**INSTRUCTIONS TO FOLLOW**
Convert the material from the line containing "<CodeContentPlaceHolder>16\</CodeContentPlaceHolder>" through the line containing "за управление, се", both included, into a Markdown table with the columns Row and Text. Number each line in order and leave out blank lines.

=== Section Start ===

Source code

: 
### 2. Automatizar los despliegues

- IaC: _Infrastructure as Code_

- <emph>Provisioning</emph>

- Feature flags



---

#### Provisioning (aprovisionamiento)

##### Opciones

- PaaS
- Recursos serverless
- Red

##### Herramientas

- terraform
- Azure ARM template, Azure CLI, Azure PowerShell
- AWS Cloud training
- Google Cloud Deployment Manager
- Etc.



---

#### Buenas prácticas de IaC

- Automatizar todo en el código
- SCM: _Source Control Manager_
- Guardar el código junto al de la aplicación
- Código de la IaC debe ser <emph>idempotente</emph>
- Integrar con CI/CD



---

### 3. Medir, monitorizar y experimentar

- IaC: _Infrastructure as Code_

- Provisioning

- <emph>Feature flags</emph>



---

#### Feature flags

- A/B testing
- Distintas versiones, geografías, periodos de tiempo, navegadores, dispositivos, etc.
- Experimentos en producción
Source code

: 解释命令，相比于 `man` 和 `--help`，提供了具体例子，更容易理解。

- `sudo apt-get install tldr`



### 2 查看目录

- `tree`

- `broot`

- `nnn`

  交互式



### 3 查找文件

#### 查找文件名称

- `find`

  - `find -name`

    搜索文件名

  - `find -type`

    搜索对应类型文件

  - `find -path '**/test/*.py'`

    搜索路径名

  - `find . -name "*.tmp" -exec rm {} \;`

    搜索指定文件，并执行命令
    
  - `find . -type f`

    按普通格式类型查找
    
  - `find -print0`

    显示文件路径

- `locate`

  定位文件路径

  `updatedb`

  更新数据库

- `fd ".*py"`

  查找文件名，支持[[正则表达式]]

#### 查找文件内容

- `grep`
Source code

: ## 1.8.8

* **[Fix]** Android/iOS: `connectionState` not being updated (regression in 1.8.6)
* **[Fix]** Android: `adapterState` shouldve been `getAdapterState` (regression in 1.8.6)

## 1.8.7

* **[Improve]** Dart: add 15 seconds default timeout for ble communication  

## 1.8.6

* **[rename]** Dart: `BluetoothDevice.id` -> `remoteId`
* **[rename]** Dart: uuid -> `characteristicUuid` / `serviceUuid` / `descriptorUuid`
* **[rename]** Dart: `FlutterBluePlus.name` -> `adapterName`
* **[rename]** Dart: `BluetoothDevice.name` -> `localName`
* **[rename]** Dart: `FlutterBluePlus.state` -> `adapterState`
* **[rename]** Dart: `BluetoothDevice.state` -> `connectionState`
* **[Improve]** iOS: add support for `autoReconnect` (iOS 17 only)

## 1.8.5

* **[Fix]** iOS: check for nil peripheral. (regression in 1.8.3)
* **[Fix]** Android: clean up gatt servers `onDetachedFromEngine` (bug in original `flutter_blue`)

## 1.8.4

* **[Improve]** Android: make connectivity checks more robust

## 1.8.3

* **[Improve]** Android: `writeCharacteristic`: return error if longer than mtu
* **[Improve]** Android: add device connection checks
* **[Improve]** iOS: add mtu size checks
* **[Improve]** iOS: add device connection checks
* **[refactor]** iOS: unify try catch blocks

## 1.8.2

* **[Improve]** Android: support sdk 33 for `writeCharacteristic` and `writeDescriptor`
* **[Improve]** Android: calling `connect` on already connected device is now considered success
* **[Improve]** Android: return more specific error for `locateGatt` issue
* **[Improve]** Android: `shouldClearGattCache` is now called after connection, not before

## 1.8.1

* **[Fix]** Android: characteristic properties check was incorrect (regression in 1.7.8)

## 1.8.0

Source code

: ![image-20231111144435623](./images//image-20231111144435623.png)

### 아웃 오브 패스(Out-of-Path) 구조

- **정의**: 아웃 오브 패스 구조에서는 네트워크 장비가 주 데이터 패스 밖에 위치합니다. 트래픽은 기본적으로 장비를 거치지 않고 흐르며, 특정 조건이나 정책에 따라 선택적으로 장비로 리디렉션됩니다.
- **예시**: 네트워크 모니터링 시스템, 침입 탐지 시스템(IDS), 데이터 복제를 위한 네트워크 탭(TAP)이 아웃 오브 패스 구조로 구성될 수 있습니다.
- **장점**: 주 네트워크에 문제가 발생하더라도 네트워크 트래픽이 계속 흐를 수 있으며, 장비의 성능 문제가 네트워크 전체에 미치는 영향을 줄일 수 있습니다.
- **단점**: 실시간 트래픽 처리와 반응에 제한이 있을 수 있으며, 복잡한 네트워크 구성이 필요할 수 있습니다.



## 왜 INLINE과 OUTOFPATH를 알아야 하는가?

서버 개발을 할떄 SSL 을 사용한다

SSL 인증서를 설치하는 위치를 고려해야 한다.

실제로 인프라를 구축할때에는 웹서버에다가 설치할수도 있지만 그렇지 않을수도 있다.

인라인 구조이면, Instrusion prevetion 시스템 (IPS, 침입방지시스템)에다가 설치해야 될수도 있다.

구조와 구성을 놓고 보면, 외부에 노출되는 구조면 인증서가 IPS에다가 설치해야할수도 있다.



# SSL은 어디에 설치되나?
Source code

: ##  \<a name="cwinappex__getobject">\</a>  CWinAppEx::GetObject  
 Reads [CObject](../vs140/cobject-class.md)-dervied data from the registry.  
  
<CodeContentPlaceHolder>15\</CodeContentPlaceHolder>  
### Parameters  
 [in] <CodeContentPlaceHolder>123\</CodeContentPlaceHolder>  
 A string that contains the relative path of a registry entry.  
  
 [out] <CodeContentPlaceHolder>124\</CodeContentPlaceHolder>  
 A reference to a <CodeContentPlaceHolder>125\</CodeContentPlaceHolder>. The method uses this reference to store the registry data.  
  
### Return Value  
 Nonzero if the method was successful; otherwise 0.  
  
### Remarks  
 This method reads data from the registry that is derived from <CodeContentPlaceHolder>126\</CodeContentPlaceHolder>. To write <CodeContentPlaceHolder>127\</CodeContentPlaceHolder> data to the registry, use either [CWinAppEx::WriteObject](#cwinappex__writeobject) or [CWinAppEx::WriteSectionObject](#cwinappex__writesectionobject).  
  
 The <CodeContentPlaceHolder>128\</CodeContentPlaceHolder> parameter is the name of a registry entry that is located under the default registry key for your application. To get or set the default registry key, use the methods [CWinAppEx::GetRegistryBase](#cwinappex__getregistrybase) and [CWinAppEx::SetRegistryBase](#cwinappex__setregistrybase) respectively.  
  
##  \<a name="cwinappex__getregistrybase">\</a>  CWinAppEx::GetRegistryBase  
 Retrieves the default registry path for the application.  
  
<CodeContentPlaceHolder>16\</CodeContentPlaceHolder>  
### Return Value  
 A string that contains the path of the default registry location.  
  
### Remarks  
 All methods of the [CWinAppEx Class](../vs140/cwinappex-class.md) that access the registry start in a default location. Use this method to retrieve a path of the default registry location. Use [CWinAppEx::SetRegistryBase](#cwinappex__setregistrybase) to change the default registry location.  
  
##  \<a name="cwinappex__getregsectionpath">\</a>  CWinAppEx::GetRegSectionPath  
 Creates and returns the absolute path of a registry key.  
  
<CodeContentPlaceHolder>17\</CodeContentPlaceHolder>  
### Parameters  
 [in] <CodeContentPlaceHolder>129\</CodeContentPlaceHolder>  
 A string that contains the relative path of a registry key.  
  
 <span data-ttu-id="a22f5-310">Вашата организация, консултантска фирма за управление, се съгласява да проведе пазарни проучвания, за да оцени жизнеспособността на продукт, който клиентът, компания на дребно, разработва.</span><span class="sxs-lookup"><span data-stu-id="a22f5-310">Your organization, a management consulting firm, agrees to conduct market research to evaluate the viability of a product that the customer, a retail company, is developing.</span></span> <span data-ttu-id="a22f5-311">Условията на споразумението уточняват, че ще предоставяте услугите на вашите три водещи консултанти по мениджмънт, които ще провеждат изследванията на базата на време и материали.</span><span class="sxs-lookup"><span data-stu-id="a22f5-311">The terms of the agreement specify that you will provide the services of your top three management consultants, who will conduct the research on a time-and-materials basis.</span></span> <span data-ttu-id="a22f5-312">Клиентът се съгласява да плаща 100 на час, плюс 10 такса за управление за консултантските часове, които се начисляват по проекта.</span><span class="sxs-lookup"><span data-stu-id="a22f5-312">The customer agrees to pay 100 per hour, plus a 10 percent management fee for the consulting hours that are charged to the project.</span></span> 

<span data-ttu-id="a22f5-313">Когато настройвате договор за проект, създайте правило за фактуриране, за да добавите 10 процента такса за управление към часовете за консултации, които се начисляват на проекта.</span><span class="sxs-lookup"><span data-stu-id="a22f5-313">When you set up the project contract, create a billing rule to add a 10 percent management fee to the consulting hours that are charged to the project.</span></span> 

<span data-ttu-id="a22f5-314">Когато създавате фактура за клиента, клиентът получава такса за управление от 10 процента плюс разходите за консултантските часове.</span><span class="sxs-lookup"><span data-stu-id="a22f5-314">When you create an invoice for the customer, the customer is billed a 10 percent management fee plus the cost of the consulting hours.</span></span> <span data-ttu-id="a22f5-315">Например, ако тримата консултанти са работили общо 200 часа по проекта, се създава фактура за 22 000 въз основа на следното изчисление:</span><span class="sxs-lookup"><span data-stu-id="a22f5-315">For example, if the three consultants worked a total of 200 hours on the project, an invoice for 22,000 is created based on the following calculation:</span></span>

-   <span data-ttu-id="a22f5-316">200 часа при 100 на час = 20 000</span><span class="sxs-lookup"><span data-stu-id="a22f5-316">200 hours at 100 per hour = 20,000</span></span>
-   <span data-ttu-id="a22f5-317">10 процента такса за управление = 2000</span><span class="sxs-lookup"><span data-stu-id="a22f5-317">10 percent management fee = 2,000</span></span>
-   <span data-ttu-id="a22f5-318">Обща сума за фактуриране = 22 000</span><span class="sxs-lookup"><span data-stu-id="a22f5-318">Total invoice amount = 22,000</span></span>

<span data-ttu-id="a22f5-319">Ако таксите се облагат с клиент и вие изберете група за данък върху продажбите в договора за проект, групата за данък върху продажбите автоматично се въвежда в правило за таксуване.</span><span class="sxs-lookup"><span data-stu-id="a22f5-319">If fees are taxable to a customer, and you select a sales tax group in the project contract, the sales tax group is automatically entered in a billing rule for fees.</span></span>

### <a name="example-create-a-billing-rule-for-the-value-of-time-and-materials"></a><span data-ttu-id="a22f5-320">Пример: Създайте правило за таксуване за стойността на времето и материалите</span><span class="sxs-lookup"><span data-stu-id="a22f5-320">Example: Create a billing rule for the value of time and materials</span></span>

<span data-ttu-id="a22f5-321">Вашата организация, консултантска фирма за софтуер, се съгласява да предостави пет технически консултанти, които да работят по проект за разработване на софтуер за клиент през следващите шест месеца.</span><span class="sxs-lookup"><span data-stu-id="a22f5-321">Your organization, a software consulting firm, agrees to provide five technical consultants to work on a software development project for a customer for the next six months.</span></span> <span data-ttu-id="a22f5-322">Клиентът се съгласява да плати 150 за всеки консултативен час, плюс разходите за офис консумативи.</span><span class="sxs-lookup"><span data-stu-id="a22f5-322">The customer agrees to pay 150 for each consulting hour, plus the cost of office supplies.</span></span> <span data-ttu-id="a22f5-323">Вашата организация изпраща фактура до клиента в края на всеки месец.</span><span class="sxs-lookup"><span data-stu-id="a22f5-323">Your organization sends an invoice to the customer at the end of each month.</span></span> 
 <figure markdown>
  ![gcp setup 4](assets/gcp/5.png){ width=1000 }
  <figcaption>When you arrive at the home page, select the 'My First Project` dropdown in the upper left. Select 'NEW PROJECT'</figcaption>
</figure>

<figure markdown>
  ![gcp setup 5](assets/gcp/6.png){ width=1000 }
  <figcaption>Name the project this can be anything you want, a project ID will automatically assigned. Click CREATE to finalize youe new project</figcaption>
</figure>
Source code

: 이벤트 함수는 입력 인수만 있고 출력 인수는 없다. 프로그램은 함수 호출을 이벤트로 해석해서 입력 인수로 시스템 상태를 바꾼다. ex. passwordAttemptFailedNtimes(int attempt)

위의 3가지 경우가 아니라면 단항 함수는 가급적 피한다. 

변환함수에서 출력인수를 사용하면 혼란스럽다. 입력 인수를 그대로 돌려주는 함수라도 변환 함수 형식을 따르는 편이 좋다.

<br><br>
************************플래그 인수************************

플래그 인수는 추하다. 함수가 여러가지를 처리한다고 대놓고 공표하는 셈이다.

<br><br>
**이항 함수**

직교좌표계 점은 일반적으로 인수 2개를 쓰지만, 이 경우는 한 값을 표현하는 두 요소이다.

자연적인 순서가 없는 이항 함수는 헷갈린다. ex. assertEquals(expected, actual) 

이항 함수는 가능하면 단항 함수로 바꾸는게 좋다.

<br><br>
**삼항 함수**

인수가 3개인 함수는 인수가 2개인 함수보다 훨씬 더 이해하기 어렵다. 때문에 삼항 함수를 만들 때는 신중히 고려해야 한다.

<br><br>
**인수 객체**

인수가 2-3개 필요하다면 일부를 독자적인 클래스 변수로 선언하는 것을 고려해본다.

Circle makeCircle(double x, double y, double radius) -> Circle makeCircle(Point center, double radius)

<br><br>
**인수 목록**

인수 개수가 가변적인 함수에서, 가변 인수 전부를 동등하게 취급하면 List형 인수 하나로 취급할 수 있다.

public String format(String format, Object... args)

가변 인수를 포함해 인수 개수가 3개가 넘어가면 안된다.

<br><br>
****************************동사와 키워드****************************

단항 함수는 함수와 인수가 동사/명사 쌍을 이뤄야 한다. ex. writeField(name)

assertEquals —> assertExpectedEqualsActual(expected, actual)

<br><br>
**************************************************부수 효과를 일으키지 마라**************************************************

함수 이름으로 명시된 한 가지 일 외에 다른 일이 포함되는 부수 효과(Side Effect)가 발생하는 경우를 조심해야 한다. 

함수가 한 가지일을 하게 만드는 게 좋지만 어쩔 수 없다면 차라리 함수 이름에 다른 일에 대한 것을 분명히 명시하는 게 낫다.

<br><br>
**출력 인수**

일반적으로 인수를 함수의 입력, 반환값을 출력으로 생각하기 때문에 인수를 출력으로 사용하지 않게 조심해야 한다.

=== Section End ===

**RESULT OF THE TASK**
| Row | Text |
|---|---|
| 1 | <CodeContentPlaceHolder>16\</CodeContentPlaceHolder>   |
| 2 | ### Return Value   |
| 3 |  A string that contains the path of the default registry location.   |
| 4 | ### Remarks   |
| 5 |  All methods of the [CWinAppEx Class](../vs140/cwinappex-class.md) that access the registry start in a default location. Use this method to retrieve a path of the default registry location. Use [CWinAppEx::SetRegistryBase](#cwinappex__setregistrybase) to change the default registry location.   |
| 6 | ##  \<a name="cwinappex__getregsectionpath">\</a>  CWinAppEx::GetRegSectionPath   |
| 7 |  Creates and returns the absolute path of a registry key.   |
| 8 | <CodeContentPlaceHolder>17\</CodeContentPlaceHolder>   |
| 9 | ### Parameters   |
| 10 |  [in] <CodeContentPlaceHolder>129\</CodeContentPlaceHolder>   |
| 11 |  A string that contains the relative path of a registry key.   |
| 12 |  <span data-ttu-id="a22f5-310">Вашата организация, консултантска фирма за управление, се съгласява да проведе пазарни проучвания, за да оцени жизнеспособността на продукт, който клиентът, компания на дребно, разработва.</span><span class="sxs-lookup"><span data-stu-id="a22f5-310">Your organization, a management consulting firm, agrees to conduct market research to evaluate the viability of a product that the customer, a retail company, is developing.</span></span> <span data-ttu-id="a22f5-311">Условията на споразумението уточняват, че ще предоставяте услугите на вашите три водещи консултанти по мениджмънт, които ще провеждат изследванията на базата на време и материали.</span><span class="sxs-lookup"><span data-stu-id="a22f5-311">The terms of the agreement specify that you will provide the services of your top three management consultants, who will conduct the research on a time-and-materials basis.</span></span> <span data-ttu-id="a22f5-312">Клиентът се съгласява да плаща 100 на час, плюс 10 такса за управление за консултантските часове, които се начисляват по проекта.</span><span class="sxs-lookup"><span data-stu-id="a22f5-312">The customer agrees to pay 100 per hour, plus a 10 percent management fee for the consulting hours that are charged to the project.</span></span>  |